## START
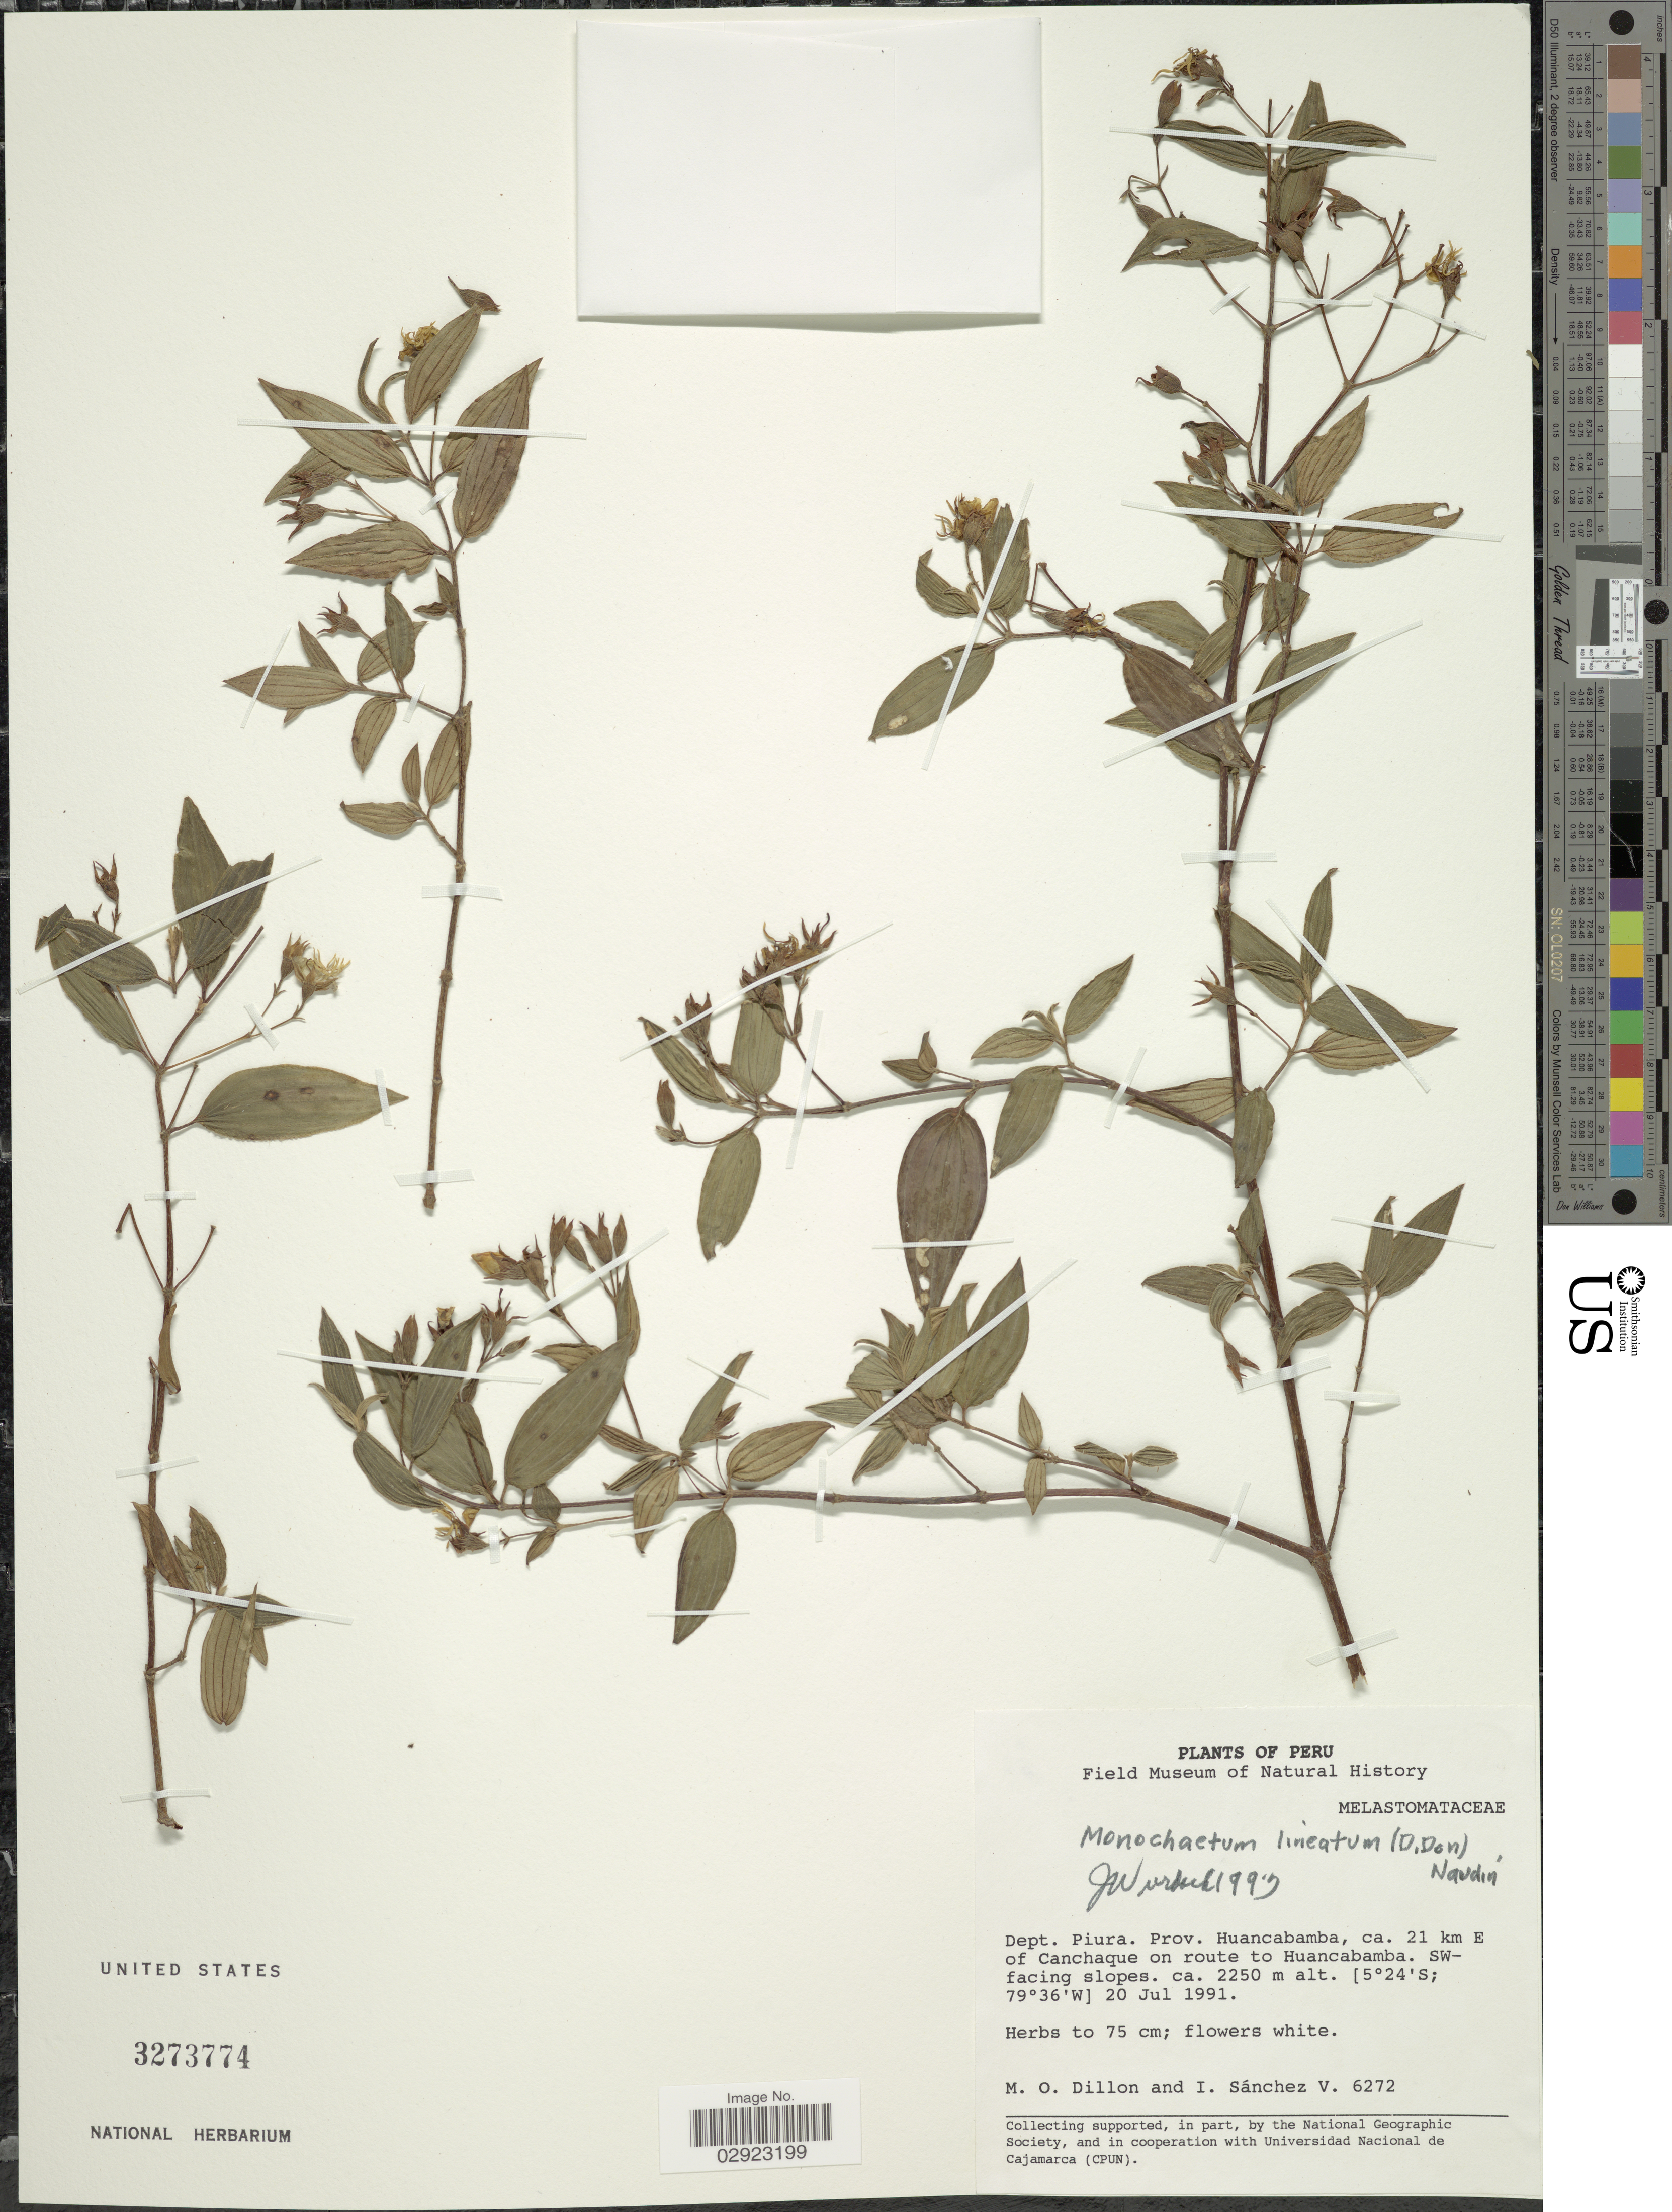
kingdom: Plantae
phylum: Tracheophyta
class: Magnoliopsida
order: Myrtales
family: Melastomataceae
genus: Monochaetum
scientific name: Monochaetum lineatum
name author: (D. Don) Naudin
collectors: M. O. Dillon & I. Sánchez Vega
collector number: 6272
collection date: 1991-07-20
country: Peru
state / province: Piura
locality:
## END
## START
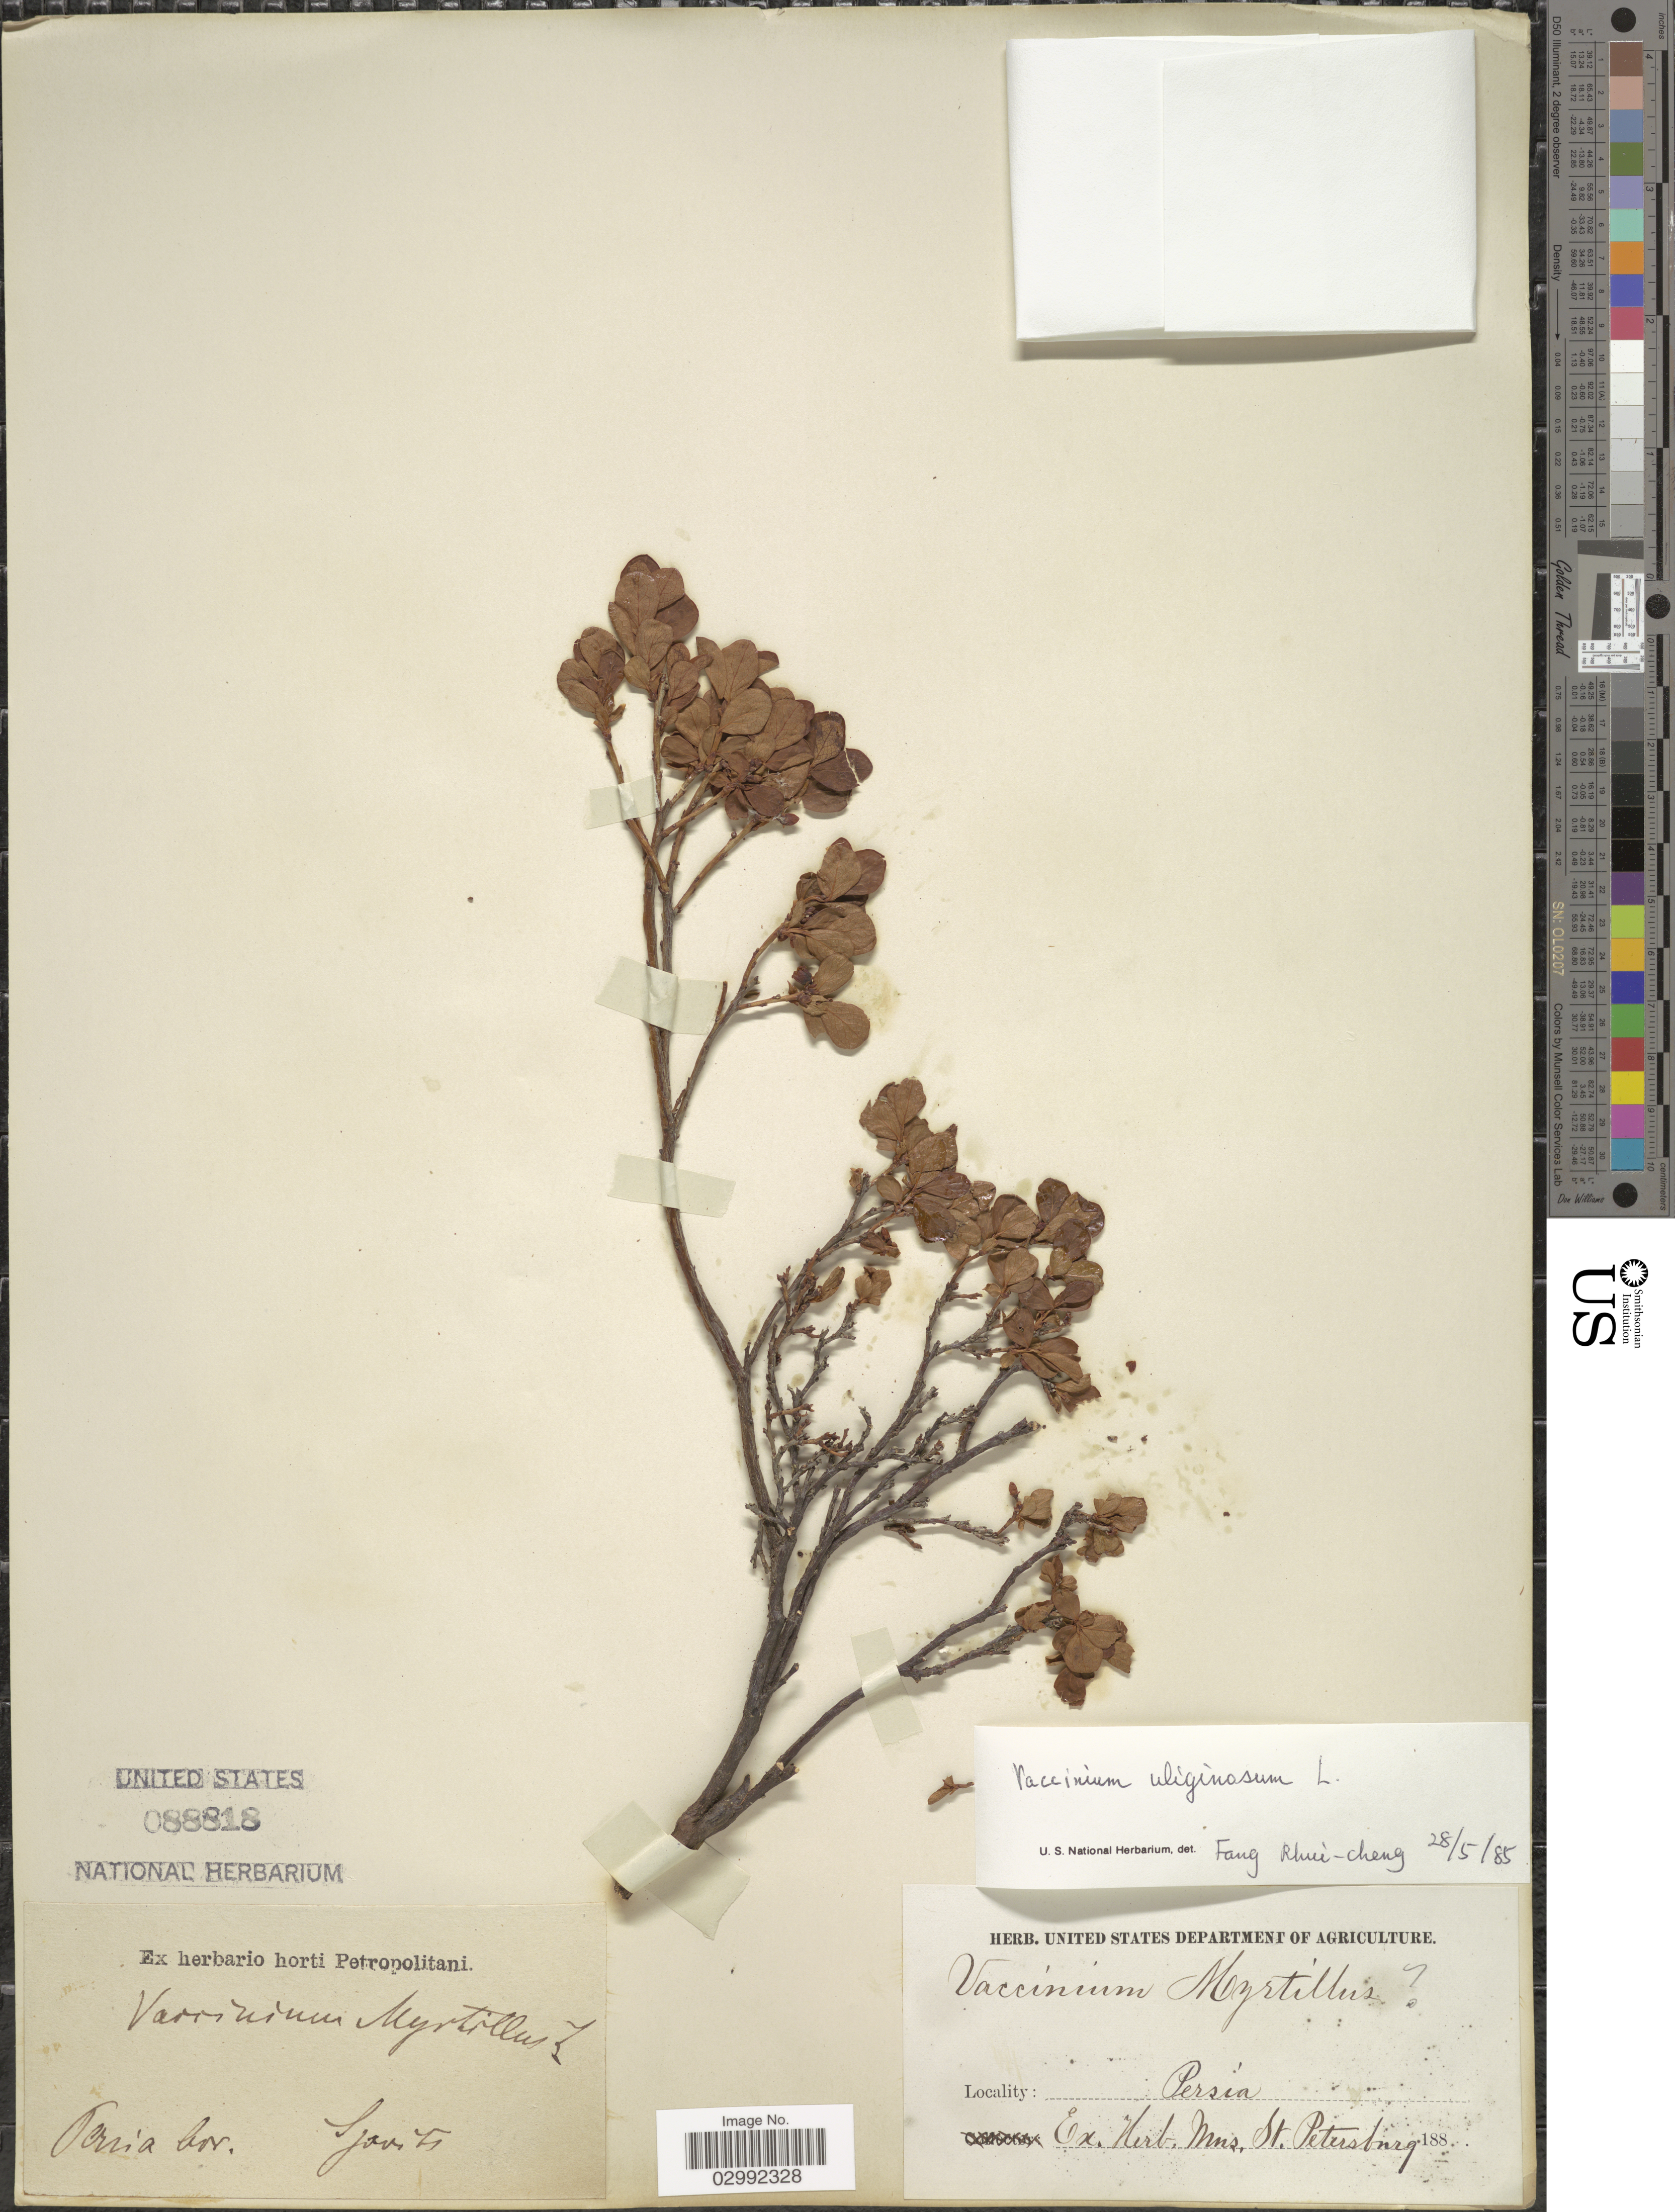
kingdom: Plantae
## END
Work required — Convert the records above, from the line with "genus: Monochaetum" through the line with "state / province: Piura" (both included), into a Markdown table with the columns Row and Line. Give each line its row number and leave out any blank lines.

Exercise output —
| Row | Line |
|---|---|
| 1 | genus: Monochaetum |
| 2 | scientific name: Monochaetum lineatum |
| 3 | name author: (D. Don) Naudin |
| 4 | collectors: M. O. Dillon & I. Sánchez Vega |
| 5 | collector number: 6272 |
| 6 | collection date: 1991-07-20 |
| 7 | country: Peru |
| 8 | state / province: Piura |